Page extract →
[Start of section]

## Assignment 9.1

In [9]:
import os
import shutil
import json
from pathlib import Path

import pandas as pd

from kafka import KafkaProducer, KafkaAdminClient
from kafka.admin.new_topic import NewTopic
from kafka.errors import TopicAlreadyExistsError

from pyspark.sql import SparkSession
from pyspark.streaming import StreamingContext
from pyspark import SparkConf
from pyspark.sql.functions import window, from_json, col
from pyspark.sql.types import StringType, TimestampType, DoubleType, StructField, StructType
from pyspark.sql.functions import udf

import sys
import os

# os.environ['PYSPARK_SUBMIT_ARGS'] = '--packages org.apache.spark:spark-sql-kafka-0-10_2.12:3.2.0,org.apache.kafka:kafka-clients:2.8.1'
os.environ['PYSPARK_PYTHON'] = sys.executable
os.environ['PYSPARK_DRIVER_PYTHON'] = sys.executable


current_dir = Path(os.getcwd()).absolute()
checkpoint_dir = current_dir.joinpath('checkpoints')
locations_checkpoint_dir = checkpoint_dir.joinpath('locations')
accelerations_checkpoint_dir = checkpoint_dir.joinpath('accelerations')

if locations_checkpoint_dir.exists():
    shutil.rmtree(locations_checkpoint_dir)
    
if accelerations_checkpoint_dir.exists():
    shutil.rmtree(accelerations_checkpoint_dir)

locations_checkpoint_dir.mkdir(parents=True, exist_ok=True)
accelerations_checkpoint_dir.mkdir(parents=True, exist_ok=True)

### Configuration Parameters 

> **TODO:** Change the configuration prameters to the appropriate values for your setup.

In [10]:
config = dict(
    bootstrap_servers=['kafka.kafka.svc.cluster.local:9092'],
    first_name='Gabriel',
    last_name='Avinaz'
)

config['client_id'] = '{}{}'.format(
    config['last_name'], 
    config['first_name']
)
config['topic_prefix'] = '{}{}'.format(
    config['last_name'], 
    config['first_name']
)

config['locations_topic'] = '{}-locations'.format(config['topic_prefix'])
config['accelerations_topic'] = '{}-accelerations'.format(config['topic_prefix'])
config['simple_topic'] = '{}-simple'.format(config['topic_prefix'])

config

{'bootstrap_servers': ['kafka.kafka.svc.cluster.local:9092'],
 'first_name': 'Gabriel',
 'last_name': 'Avinaz',
 'client_id': 'AvinazGabriel',
 'topic_prefix': 'AvinazGabriel',
 'locations_topic': 'AvinazGabriel-locations',
 'accelerations_topic': 'AvinazGabriel-accelerations',
 'simple_topic': 'AvinazGabriel-simple'}

### Create Topic Utility Function

The `create_kafka_topic` helps create a Kafka topic based on your configuration settings.  For instance, if your first name is *John* and your last name is *Doe*, `create_kafka_topic('locations')` will create a topic with the name `DoeJohn-locations`.  The function will not create the topic if it already exists.

[End of section]

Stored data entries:

[Start of section]

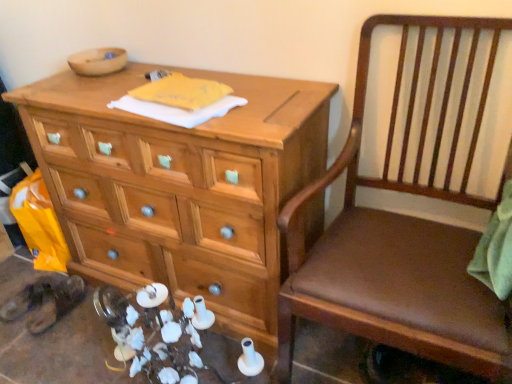
Question: From the image's perspective, is natural wood chest of drawers at center above or below brown wood chair at right?

Choices:
 (A) below
 (B) above

Answer: (B)

Question: Considering their positions, is natural wood chest of drawers at center located in front of or behind brown wood chair at right?

Choices:
 (A) front
 (B) behind

Answer: (B)

Question: Is natural wood chest of drawers at center taller or shorter than brown wood chair at right?

Choices:
 (A) tall
 (B) short

Answer: (B)

Question: In terms of height, does brown wood chair at right look taller or shorter compared to natural wood chest of drawers at center?

Choices:
 (A) short
 (B) tall

Answer: (B)

Question: In the image, is brown wood chair at right positioned in front of or behind natural wood chest of drawers at center?

Choices:
 (A) front
 (B) behind

Answer: (A)

Question: From the image's perspective, is brown wood chair at right above or below natural wood chest of drawers at center?

Choices:
 (A) below
 (B) above

Answer: (A)

Question: Considering the positions of point (485, 354) and point (34, 117), is point (485, 354) closer or farther from the camera than point (34, 117)?

Choices:
 (A) closer
 (B) farther

Answer: (A)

[End of section]

To do →
Please write the next part of the Assignment 9.1 notebook, picking up right after its final sentence about the `create_kafka_topic` function.

Expected answer →
In [11]:
def create_kafka_topic(topic_name, config=config, num_partitions=1, replication_factor=1):
    bootstrap_servers = config['bootstrap_servers']
    client_id = config['client_id']
    topic_prefix = config['topic_prefix']
    name = '{}-{}'.format(topic_prefix, topic_name)
    
    admin_client = KafkaAdminClient(
        bootstrap_servers=bootstrap_servers, 
        client_id=client_id
    )
    
    topic = NewTopic(
        name=name,
        num_partitions=num_partitions,
        replication_factor=replication_factor
    )

    topic_list = [topic]
    try:
        admin_client.create_topics(new_topics=topic_list)
        print('Created topic "{}"'.format(name))
    except TopicAlreadyExistsError as e:
        print('Topic "{}" already exists'.format(name))
    
create_kafka_topic('simple')

Topic "AvinazGabriel-simple" already exists


In [12]:
spark = SparkSession\
    .builder\
    .appName("Assignment09")\
    .getOrCreate()

df_locations = spark \
  .readStream \
  .format("kafka") \
  .option("kafka.bootstrap.servers", "kafka.kafka.svc.cluster.local:9092") \
  .option("subscribe", config['locations_topic']) \
  .load()

**TODO:** Create a data frame called `df_accelerations` that reads from the accelerations topic you published to in assignment 8.  In order to read data from this topic, make sure that you are running the notebook you created in assignment 8 that publishes acceleration and location data to the `LastnameFirstname-simple` topic. 

In [13]:
df_accelerations = spark \
  .readStream \
  .format("kafka") \
  .option("kafka.bootstrap.servers", "kafka.kafka.svc.cluster.local:9092") \
  .option("subscribe", config['accelerations_topic']) \
  .load()

**TODO:** Create two streaming queries, `ds_locations` and `ds_accelerations` that publish to the `LastnameFirstname-simple` topic. See http://spark.apache.org/docs/latest/structured-streaming-programming-guide.html#starting-streaming-queries and http://spark.apache.org/docs/latest/structured-streaming-kafka-integration.html for more information. 

In [34]:
producer = KafkaProducer(
  bootstrap_servers=config['bootstrap_servers'],
  value_serializer=lambda x: json.dumps(x).encode('utf-8')
)

def publish_to_simple(row):
    record = row.asDict()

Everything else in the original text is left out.